Justin Dedrick and Rick Lowe, Jr. attach tubing while Dave Yates manages the tubing uncoiler. In the background are installers Larry Lawrence, Scott Barnett and Carl Einsig.

“One of the fun parts of installing the snowmelt was the audience we had,” said Yates.  “The Watts tubing is bright orange. We were installing it right outside of the hospital with airborne snow swirling all around us. We could glance up at any time and see lots of people from different windows and floors watching what we were doing. Some had binoculars, others took pictures.” 

“Another design challenge was created by the manifolds for the helipad, which needed to be installed inside of the loop area. Ordinarily manifolds are off to the side in snow melting systems and termination points come straight out,” explained Yates. 

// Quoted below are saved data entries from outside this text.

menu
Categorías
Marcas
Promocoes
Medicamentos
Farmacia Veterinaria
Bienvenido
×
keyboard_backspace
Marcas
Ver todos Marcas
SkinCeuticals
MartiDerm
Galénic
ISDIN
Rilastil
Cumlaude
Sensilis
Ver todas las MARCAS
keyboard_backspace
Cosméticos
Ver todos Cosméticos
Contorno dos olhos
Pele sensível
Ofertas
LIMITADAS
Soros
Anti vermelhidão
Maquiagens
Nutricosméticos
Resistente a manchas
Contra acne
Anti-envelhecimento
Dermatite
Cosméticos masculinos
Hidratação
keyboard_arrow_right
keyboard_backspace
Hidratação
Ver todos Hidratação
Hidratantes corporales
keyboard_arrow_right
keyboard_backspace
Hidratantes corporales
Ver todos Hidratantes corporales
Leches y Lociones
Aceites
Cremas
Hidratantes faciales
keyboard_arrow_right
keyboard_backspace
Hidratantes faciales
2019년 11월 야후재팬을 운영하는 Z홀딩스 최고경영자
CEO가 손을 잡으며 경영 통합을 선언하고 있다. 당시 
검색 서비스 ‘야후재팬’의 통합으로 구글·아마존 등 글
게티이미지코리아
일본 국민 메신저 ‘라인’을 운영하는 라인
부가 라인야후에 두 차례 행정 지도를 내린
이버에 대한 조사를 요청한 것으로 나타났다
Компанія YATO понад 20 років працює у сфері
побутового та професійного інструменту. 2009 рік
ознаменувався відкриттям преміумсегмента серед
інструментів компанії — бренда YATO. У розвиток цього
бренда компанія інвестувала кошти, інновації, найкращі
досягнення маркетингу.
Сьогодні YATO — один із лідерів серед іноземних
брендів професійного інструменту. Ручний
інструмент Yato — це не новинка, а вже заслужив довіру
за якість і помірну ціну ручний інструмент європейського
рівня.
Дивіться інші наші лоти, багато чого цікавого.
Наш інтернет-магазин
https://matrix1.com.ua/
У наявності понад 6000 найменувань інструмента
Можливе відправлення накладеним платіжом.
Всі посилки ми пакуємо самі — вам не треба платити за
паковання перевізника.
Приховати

Because of the bump-out areas for sidewalks around the pad and certain areas not getting snowmelt for emergency fuel drainage, the tubing had to be installed, and terminated, in different angles. At times, Yates only had five inches of space to work with.

Where the hospital’s old off-site helipad used to be, a new entrance and access road are being built, completely heated with snowmelt. The access road won’t be complete until later, because it needs to be accessible at all times — it has to be built in two phases.  Phase one of the new access road is complete, along with the completion of a new 12-rig ambulance bay, completely heated with snowmelt.

In all, eleven miles of ¾-in. Watts Radiant RadiantPEX+ with the same 50% glycol mix will have been installed during both phases of the access road and the ambulance bay.

That’s a lot of work, and PEX, and glycol solution. But the team was equally tough — just tough enough to battle the worst that Mother Nature could pitch at them, in a wintry tantrum.

“The hospital is now entering the system’s second year of operation,” said Yates. “But this winter, as we complete the last, remaining few miles of PEX installation, we get satisfaction when we see a bird coming in for landing, knowing that the new helipad will provide a safe and swift landing and the patient on board is about to receive the best care possible.” 

“The ‘birds’ come in swift and safe,” added Yates. “With each, another patient has a much better chance of living a longer, healthier life. You can’t ask for much more than that.”